I was parsing stackoverflow dump and came up on this seemingly innocent question with small, almost invisible detail that it has 22311 spaces at the end of text.

I'm using std::regex (somehow they work better for me than boost::regex) to replace all continuous whitespaces with single space like this:

std::regex space_regex("\\s+", std::regex::optimize);
...
std::regex_replace(out, in, in + strlen(in), space_regex, " ");

SIGSEGV shows up and I have begun to investigate.

Test code:

#include <regex>
...
std::regex r("\\s+",  std::regex::optimize);
const char* bomb2 = "Small text\n\nwith several\n\nlines.";
std::string test(bomb2);
for (auto i = 0; i < N; ++i) test += " ";

std::string out = std::regex_replace(test.c_str(), r, " ");
std::cout << out << std::endl;

for (gcc 5.3.0)

$ g++ -O3 -std=c++14 regex-test.cpp -o regex-test.out

maximum N before SIGSEGV shows up is 21818 (for this particular string), and for

$ g++ -O0 -std=c++14 regex-test.cpp -o regex-test.out

it's 12180.

'Ok, let's try clang, it's trending and aims to replace gcc' - never have I been so wrong. With -O0 clang (v. 3.7.1) crashes on 9696 spaces - less then gcc, but not much, yet with -O3 and even with -O2 it crashes on ZERO spaces.

Crash dump presents huge stacktraces (35k frames) of recursive calls of

std::__detail::_Executor<char*, std::allocator<std::__cxx11::sub_match<char*> >, std::__cxx11::regex_traits<char>, true>::_M_dfs

Question 1: Is this a bug? If so, should I report it?

Question 2: Is there smart way to overcome the problem (other than increasing system stack size, trying other regex libraries and writing own function to replace whitespaces)?


Amendment: bug report created for libstdc++

回答1:

Is this a bug? If so, should I report it?

Yes this is a bug.

cout << '"' << regex_replace("Small text\n\nwith several\n\nlines." + string(22311, ' '), regex("\\s+", regex::optimize), " ") << '"' << endl;
  • Runs fine with libc++: http://coliru.stacked-crooked.com/a/f9ee5438745a5b22
  • Runs fine with Visual Studio 2015, you can test by copying and running the code at: http://webcompiler.cloudapp.net/
  • Fails with libstdc++: http://coliru.stacked-crooked.com/a/3f4bbe5c46b6b627

But this is just a bug against libstdc++ so feel free to report it here: https://gcc.gnu.org/bugzilla/buglist.cgi?product=gcc&component=libstdc%2B%2B&resolution=---

Is there smart way to overcome the problem?

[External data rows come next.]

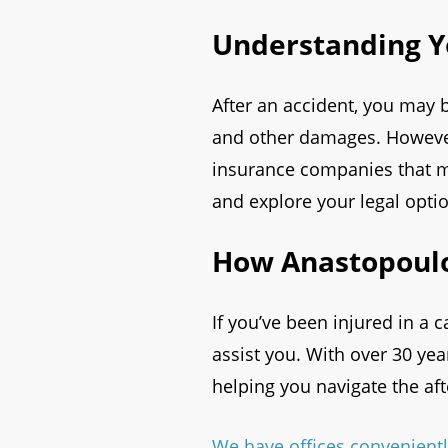
Understanding Y
After an accident, you may b
and other damages. However,
insurance companies that ma
and explore your legal opti
How Anastopoulo
If you’ve been injured in a 
assist you. With over 30 ye
helping you navigate the af
We have offices convenientl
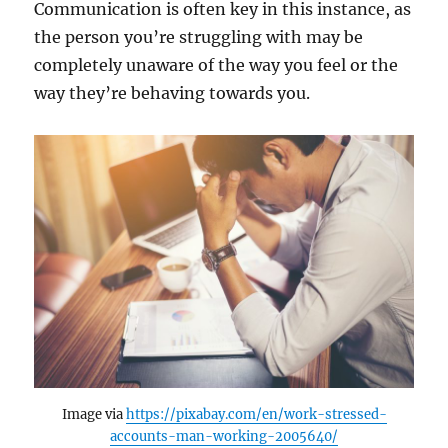
Communication is often key in this instance, as
the person you’re struggling with may be
completely unaware of the way you feel or the
way they’re behaving towards you.
Image via
https://pixabay.com/en/work-stressed-
accounts-man-working-2005640/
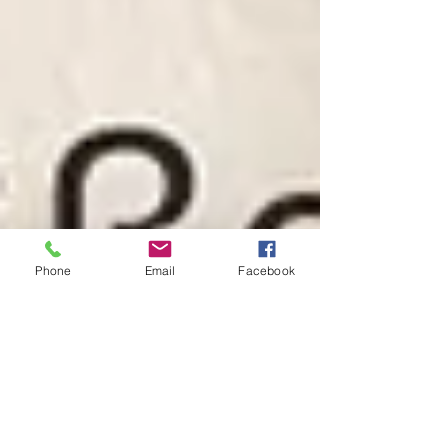
Phone
Email
Facebook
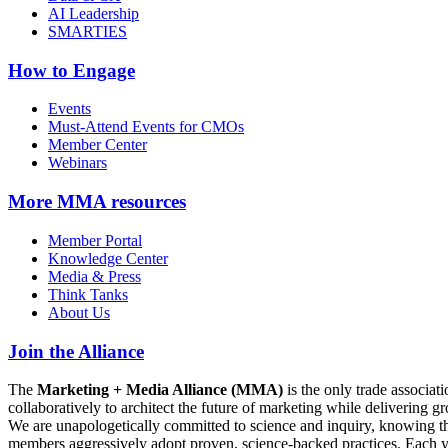
AI Leadership
SMARTIES
How to Engage
Events
Must-Attend Events for CMOs
Member Center
Webinars
More
MMA resources
Member Portal
Knowledge Center
Media & Press
Think Tanks
About Us
Join the Alliance
The
Marketing + Media Alliance (MMA)
is the only trade associ
collaboratively to architect the future of marketing while deliverin
We are unapologetically committed to science and inquiry, knowing tha
members aggressively adopt proven, science-backed practices. Each yea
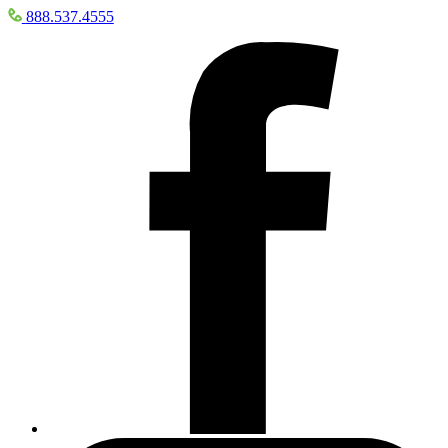
888.537.4555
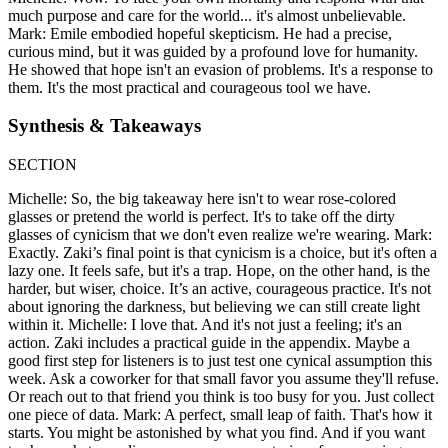
much purpose and care for the world... it's almost unbelievable.
Mark: Emile embodied hopeful skepticism. He had a precise,
curious mind, but it was guided by a profound love for humanity.
He showed that hope isn't an evasion of problems. It's a response to
them. It's the most practical and courageous tool we have.
Synthesis & Takeaways
SECTION
Michelle: So, the big takeaway here isn't to wear rose-colored
glasses or pretend the world is perfect. It's to take off the dirty
glasses of cynicism that we don't even realize we're wearing. Mark:
Exactly. Zaki’s final point is that cynicism is a choice, but it's often a
lazy one. It feels safe, but it's a trap. Hope, on the other hand, is the
harder, but wiser, choice. It’s an active, courageous practice. It's not
about ignoring the darkness, but believing we can still create light
within it. Michelle: I love that. And it's not just a feeling; it's an
action. Zaki includes a practical guide in the appendix. Maybe a
good first step for listeners is to just test one cynical assumption this
week. Ask a coworker for that small favor you assume they'll refuse.
Or reach out to that friend you think is too busy for you. Just collect
one piece of data. Mark: A perfect, small leap of faith. That's how it
starts. You might be astonished by what you find. And if you want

If you're asking for a new regex that works, I've tried a handful of different versions, and all of them fail on libstdc++, so I'd say, if you want to use a regex to solve this, you'll need to compile against libc++.

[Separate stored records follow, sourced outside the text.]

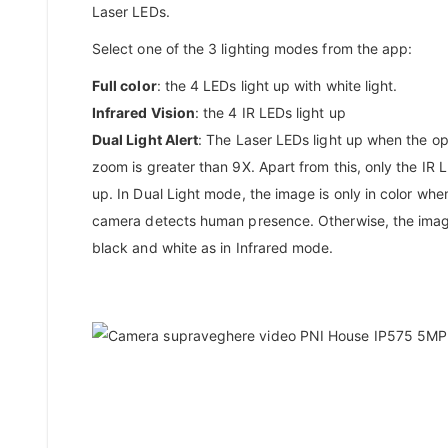
Laser LEDs.
Select one of the 3 lighting modes from the app:
Full color
: the 4 LEDs light up with white light.
Infrared Vision
: the 4 IR LEDs light up
Dual Light Alert
: The Laser LEDs light up when the op
zoom is greater than 9X. Apart from this, only the IR L
up. In Dual Light mode, the image is only in color whe
camera detects human presence. Otherwise, the imag
black and white as in Infrared mode.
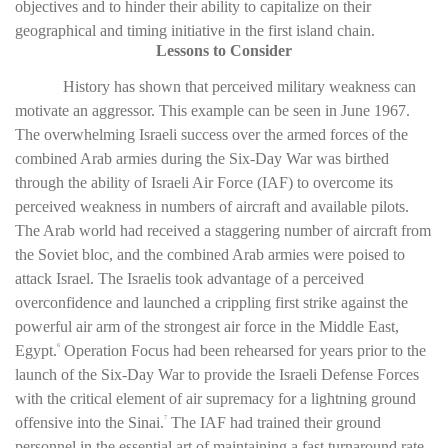
objectives and to hinder their ability to capitalize on their
geographical and timing initiative in the first island chain.
Lessons to Consider
History has shown that perceived military weakness can
motivate an aggressor. This example can be seen in June 1967.
The overwhelming Israeli success over the armed forces of the
combined Arab armies during the Six-Day War was birthed
through the ability of Israeli Air Force (IAF) to overcome its
perceived weakness in numbers of aircraft and available pilots.
The Arab world had received a staggering number of aircraft from
the Soviet bloc, and the combined Arab armies were poised to
attack Israel. The Israelis took advantage of a perceived
overconfidence and launched a crippling first strike against the
powerful air arm of the strongest air force in the Middle East,
Egypt.
Operation Focus had been rehearsed for years prior to the
6
launch of the Six-Day War to provide the Israeli Defense Forces
with the critical element of air supremacy for a lightning ground
offensive into the Sinai.
The IAF had trained their ground
7
personnel in the essential art of maintaining a fast turnaround rate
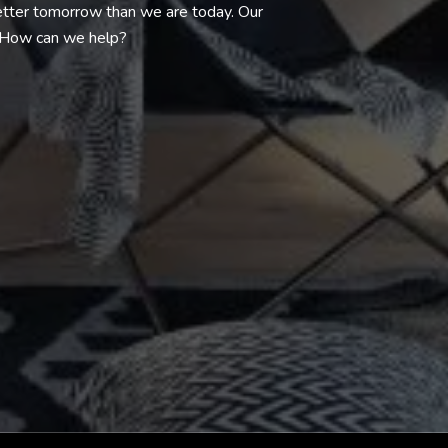
better tomorrow than we are today. Our
. How can we help?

But honestly if you're using a regex to strip duplicate white space, "Now you have two problems"

A better solution could use adjacent_find which runs fine with libstdc++ as well:

const auto func = [](const char a, const char b){ return isspace(a) && isspace(b); };

for(auto it = adjacent_find(begin(test), end(test), func); it != end(test); it = adjacent_find(it, end(test), func)) {
    *it = ' ';
    it = test.erase(next(it), find_if_not(next(it), end(test), [](const auto& i) { return isspace(i); }));
}

This will return the same thing your regex would:

"Small text with several lines. "

But if you're going for simplicity, you could also use unique:

test.resize(distance(test.begin(), unique(test.begin(), test.end(), [](const auto& a, const auto& b) { return isspace(a) && isspace(b); })));

Which will return:

"Small text
with several
lines. "



回答2:

Question 2 (smart way to overcome the problem)

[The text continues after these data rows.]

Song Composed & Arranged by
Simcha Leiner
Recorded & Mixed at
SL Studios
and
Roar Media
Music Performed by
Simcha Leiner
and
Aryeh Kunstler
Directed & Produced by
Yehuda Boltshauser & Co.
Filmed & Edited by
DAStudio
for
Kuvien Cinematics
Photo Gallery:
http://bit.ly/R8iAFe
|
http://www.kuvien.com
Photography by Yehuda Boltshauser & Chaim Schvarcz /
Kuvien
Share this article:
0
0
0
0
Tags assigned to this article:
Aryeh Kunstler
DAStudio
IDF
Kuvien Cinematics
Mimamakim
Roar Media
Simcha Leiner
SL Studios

Not really smart but... you can iterate a limited replace.

An example

#include <regex>
#include <iostream>

int main()
 {
   constexpr int N = 22311;

   //std::regex r("\\s+");
   std::regex r("\\s{2,100}");

   const char* bomb2 = "Small text\n\nwith several\n\nlines.";

   std::string test(bomb2);

   for (auto i = 0; i < N; ++i)
      test += " ";

   std::string out = test;

   std::size_t  preSize;

   do
    {
      preSize = out.size();

      out = std::regex_replace(out, r, " ");
    }
   while ( out.size() < preSize );

   std::cout << '\"' << out << '\"' << std::endl;

   return 0;
 }